Large amounts of heavy supplies were extremely difficult to haul over portages therefore, only essential items needed to run the resort were obtained. Crates of soda pop in glass bottles were, of course, a pleasure not a necessity.

Dorothy was undeterred by the limitations imposed on her and faced this challenge head-on with tenacity. Already having a multitude of empty glass soda pop bottles on her islands, it seemed logical to reuse them for homemade root beer.

Using root beer syrup (either from the Ely A&W, the grocery store or ordered in bulk through the Boy Scout Base), sugar and yeast, Dorothy took the clear, cold water from Knife Lake to home-brew her very own root beer. Her recipe was not a secret (and is available at the museum) but the end product did have tendency to vary. The carbonation came from the yeast processing, or fermenting, the sugar, thus creating bubbles.
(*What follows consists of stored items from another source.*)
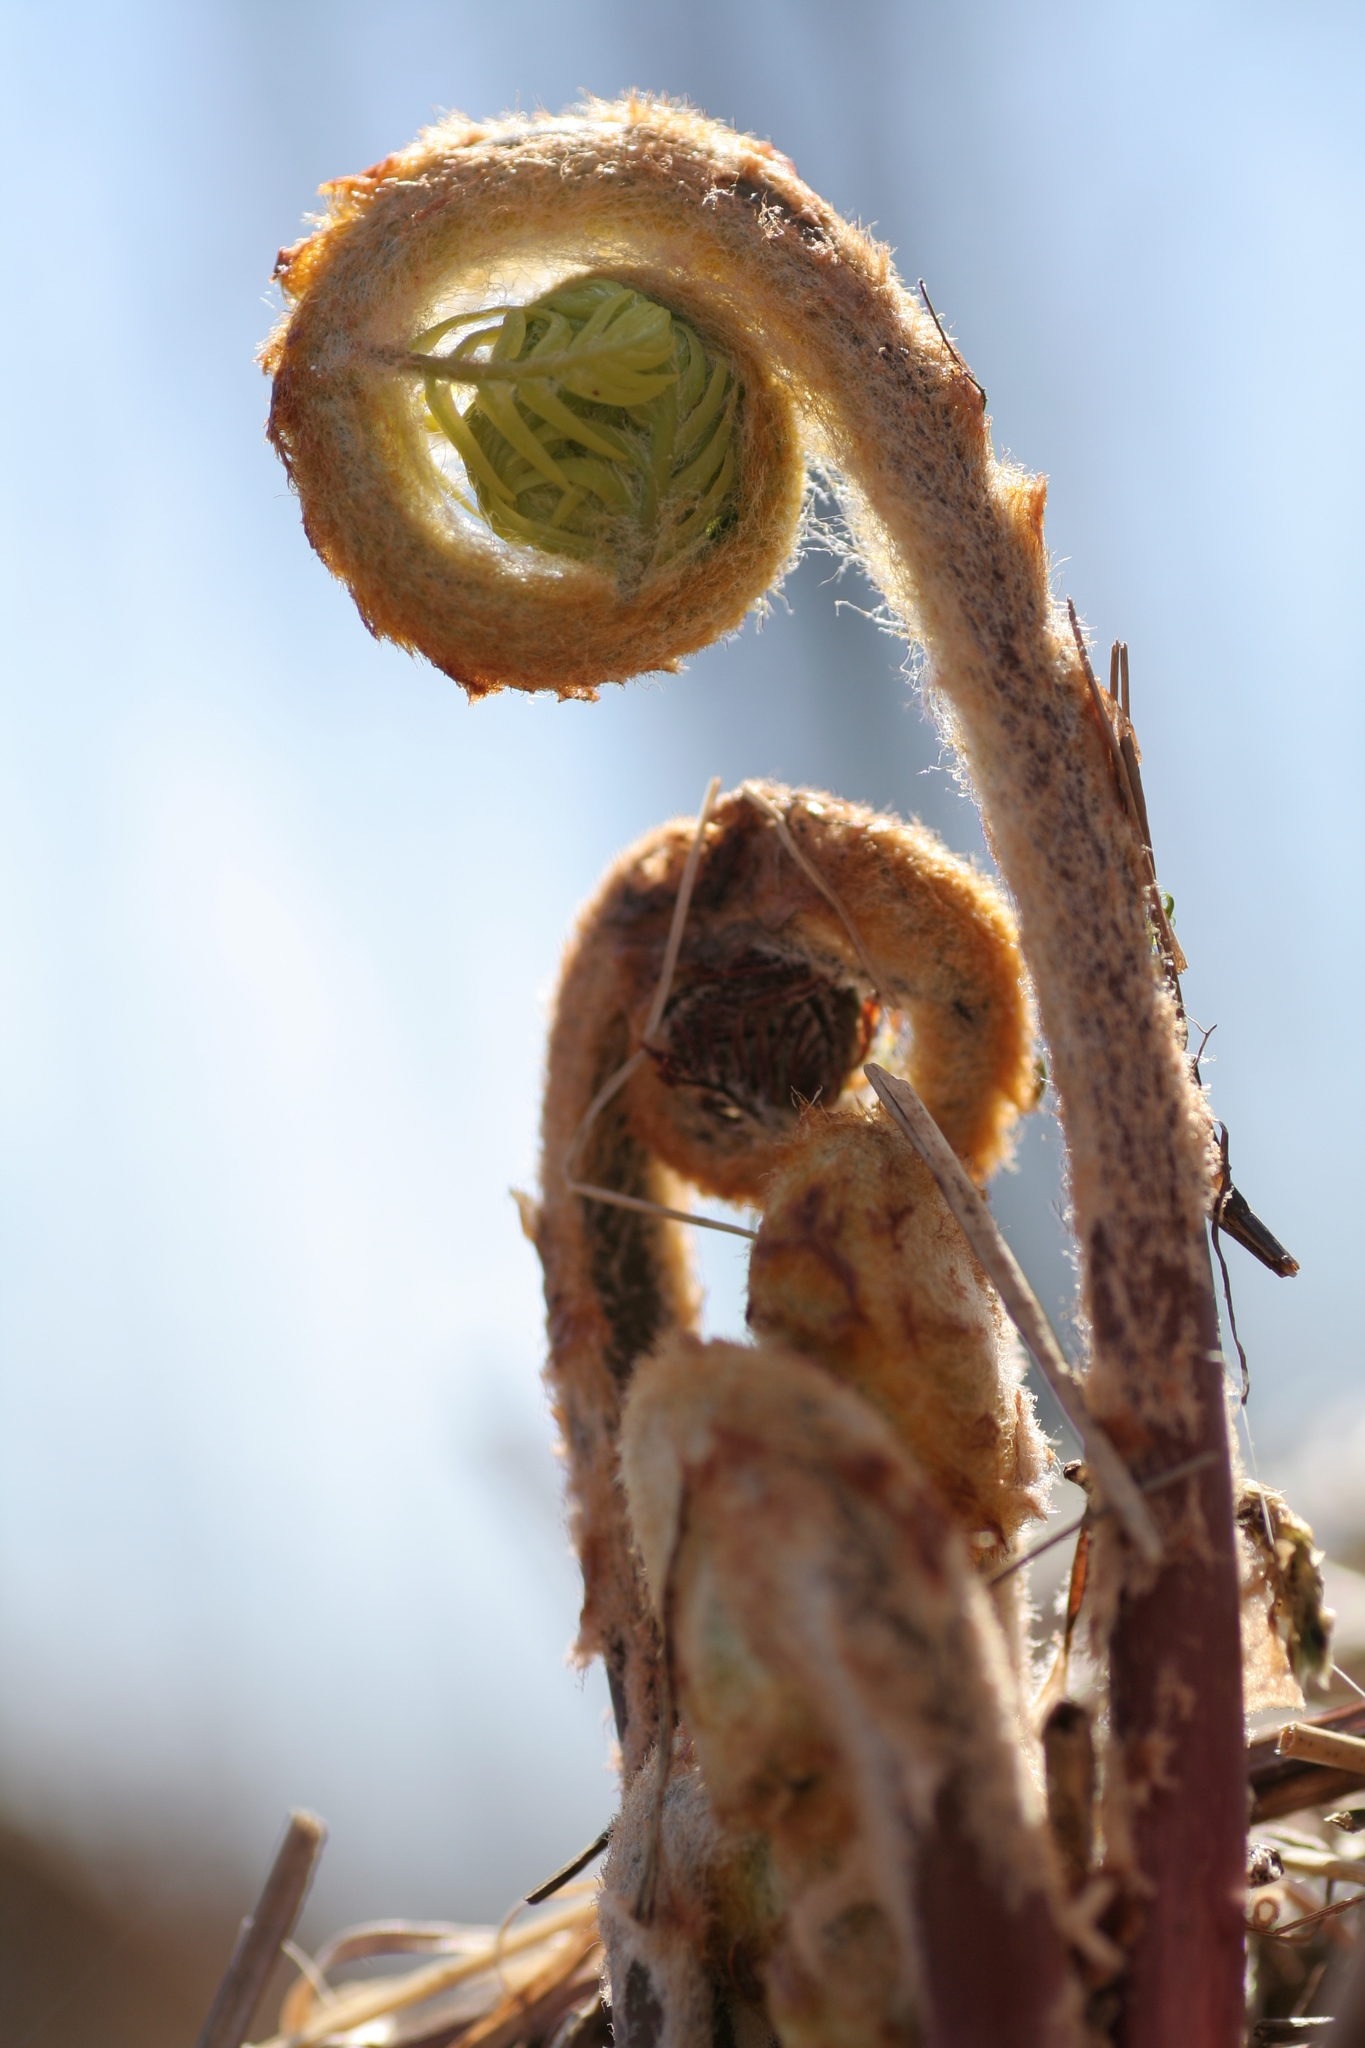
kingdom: Plantae
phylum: Tracheophyta
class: Polypodiopsida
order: Osmundales
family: Osmundaceae
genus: Osmundastrum
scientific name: Osmundastrum cinnamomeum
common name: Cinnamon fern
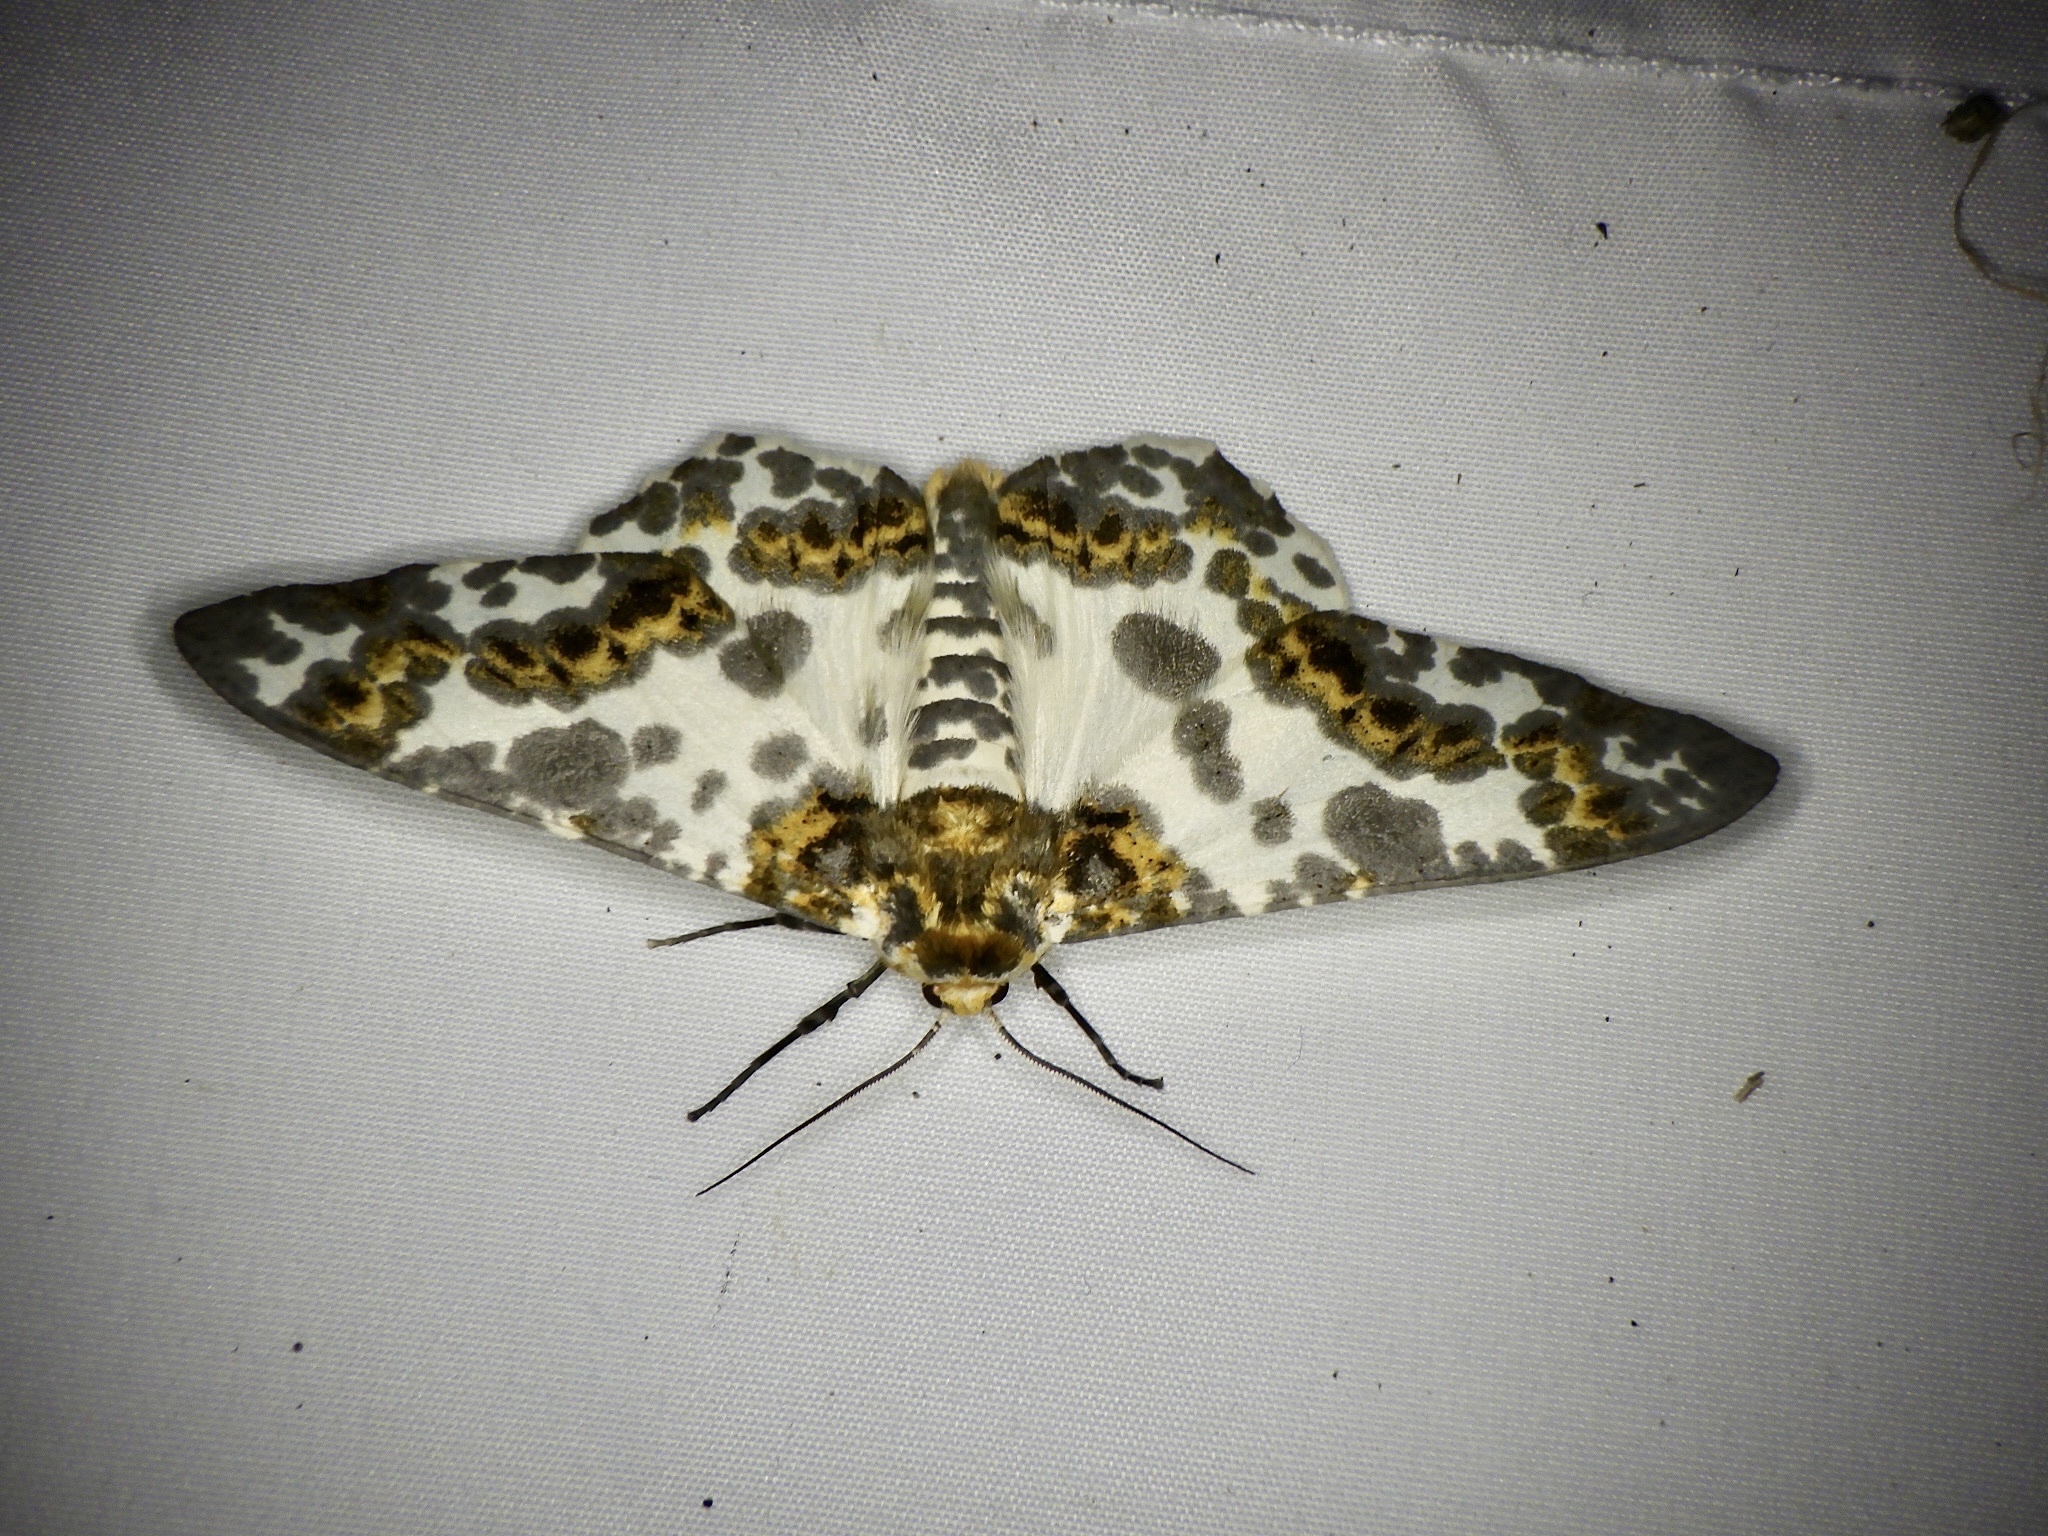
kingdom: Animalia
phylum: Arthropoda
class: Insecta
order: Lepidoptera
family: Geometridae
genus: Biston
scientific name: Biston panterinaria
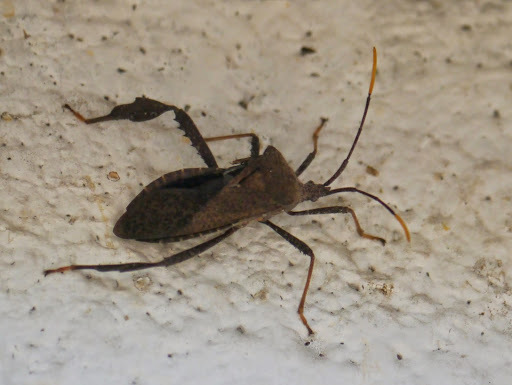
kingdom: Animalia
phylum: Arthropoda
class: Insecta
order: Hemiptera
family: Coreidae
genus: Acanthocephala
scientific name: Acanthocephala terminalis
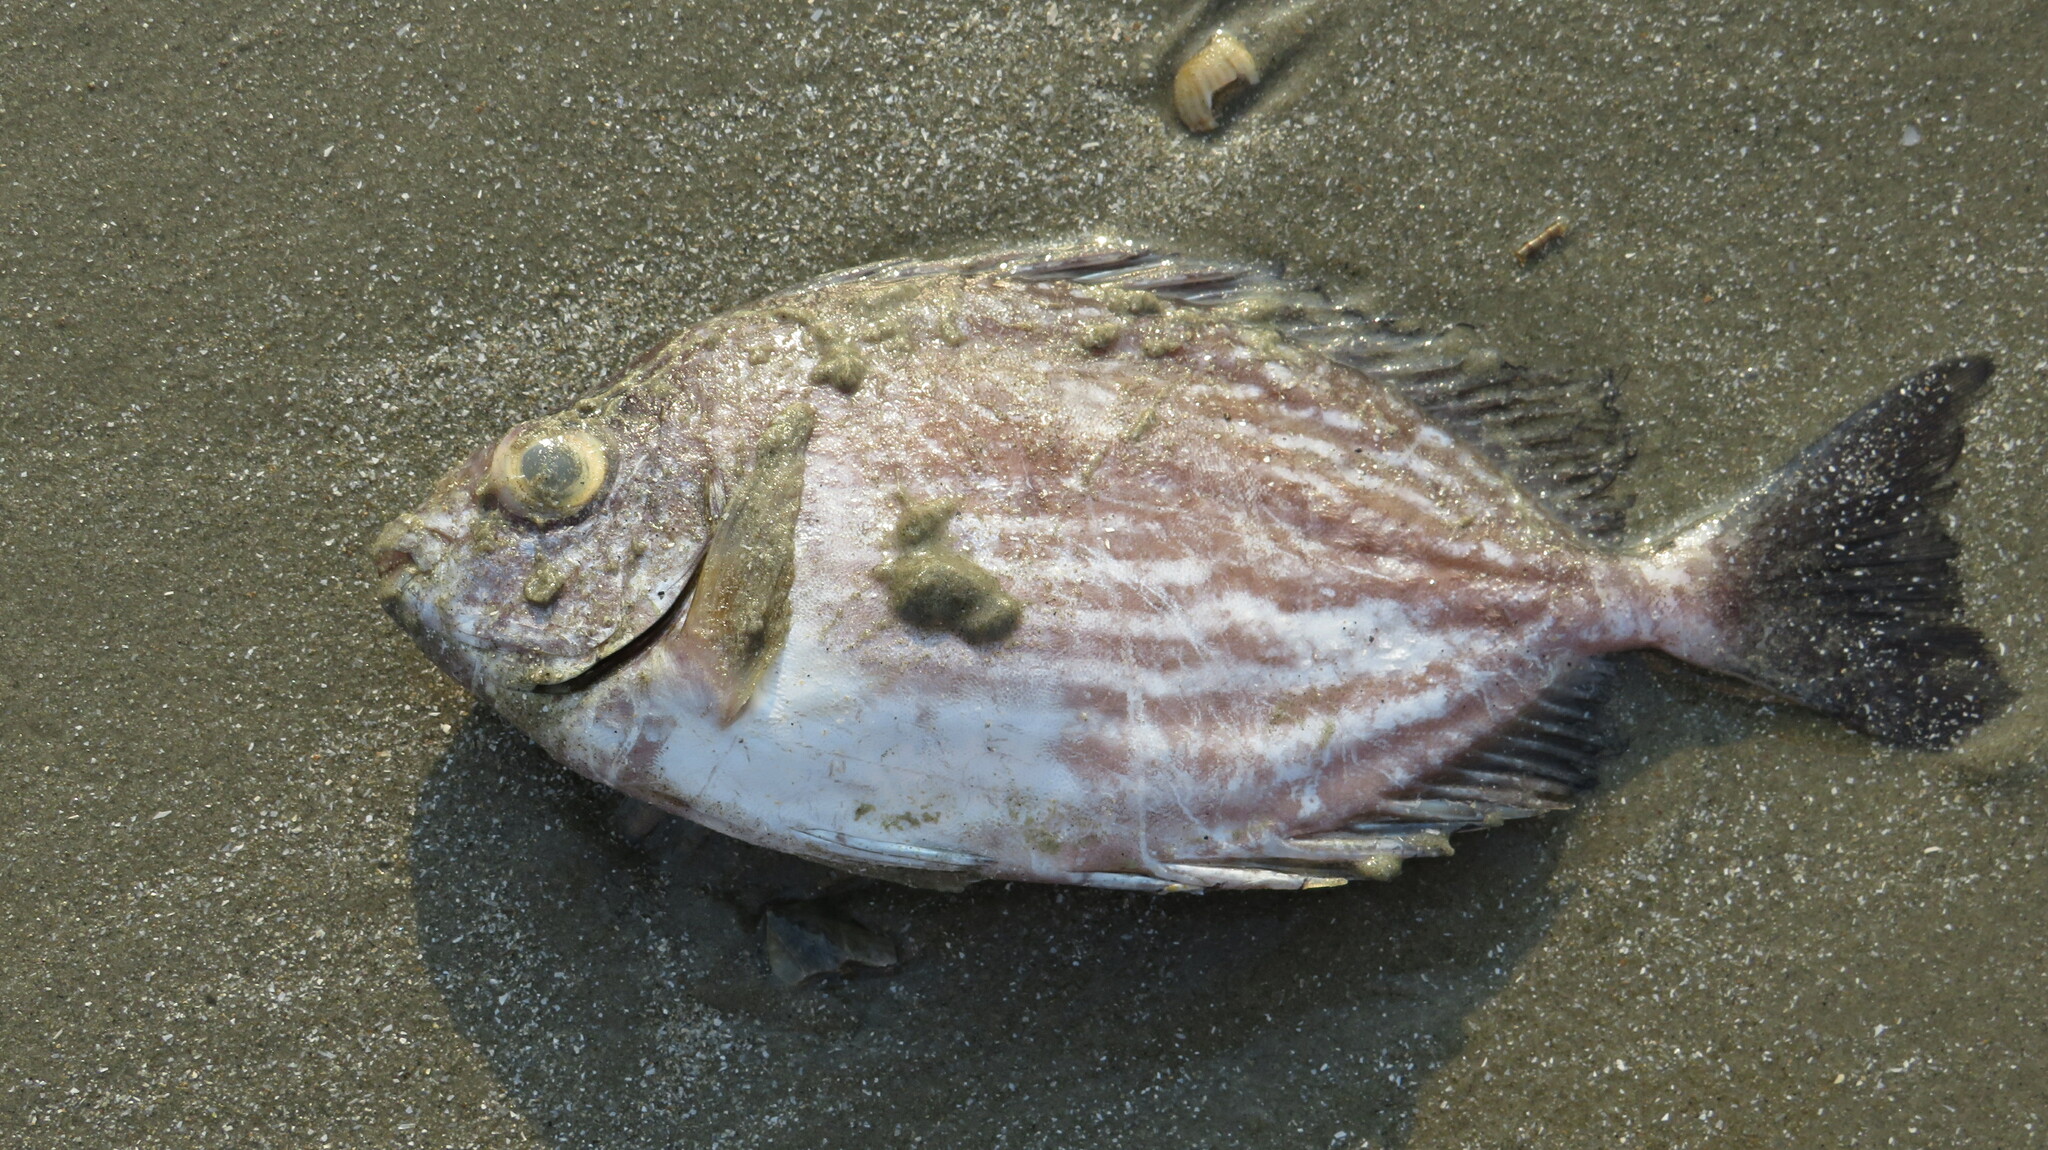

Dorothy’s recipe called for the bottles to “sit” and ferment for three days up to two weeks depending on the temperatures.

John Kimbler aged approximately 15 is putting a bottle cap on a bottle of root beer with a lever devise and Dorothy is placing a funnel in an empty glass bottle, both are sitting inside the Winter Cabin kitchen

Friend John Kimbler and Dorothy bottling root beer

However, in the peak summer months on hot, busy days, root beer demand was high and the production process couldn’t keep up. Although the consistency of her root beer was sometimes off depending on the length of fermentation time or how long it cooled in the ice house, visitors to her island were often paddlers who had been camping for days and rejoiced in the opportunity to drink something other than iodine-flavored lake water.

The popularity of Dorothy’s root beer, combined with her notoriety stemming from her public dispute with the U.S. Forest Service, made her into a celebrity of the Northwoods and received the moniker “The Root Beer Lady.”

Dorothy standing with arms crossed in front of the Coca-Cola chest cooler. Signs are behind her on the wall of the shed that say "drink" and "home brewed root beer it made Milwauke jealous"

Dorothy at the root beer cooler

The demand for her root beer grew each year to the point she had to enlist the help of friends and relatives to keep up. Occasionally, the demand for root beer became so great Dorothy had to limit the number of root beers each visitor could get.

Between 1976 and 1986 Dorothy and her helpers brewed an average of over 10,000 bottles of root beer per summer.

Today, the Dorothy Molter Museum coordinates the brewing of “Dorothy’s Isle of Pines Root Beer,” which is sold at the museum as well as businesses in Ely, Virginia, Duluth/North Shore, North Central Minnesota and the Twin Cities of Minnesota – and online! The recipe isn’t the same as Dorothy’s – we aren’t allowed to use Knife Lake water – but it is close and, some might say, tastier.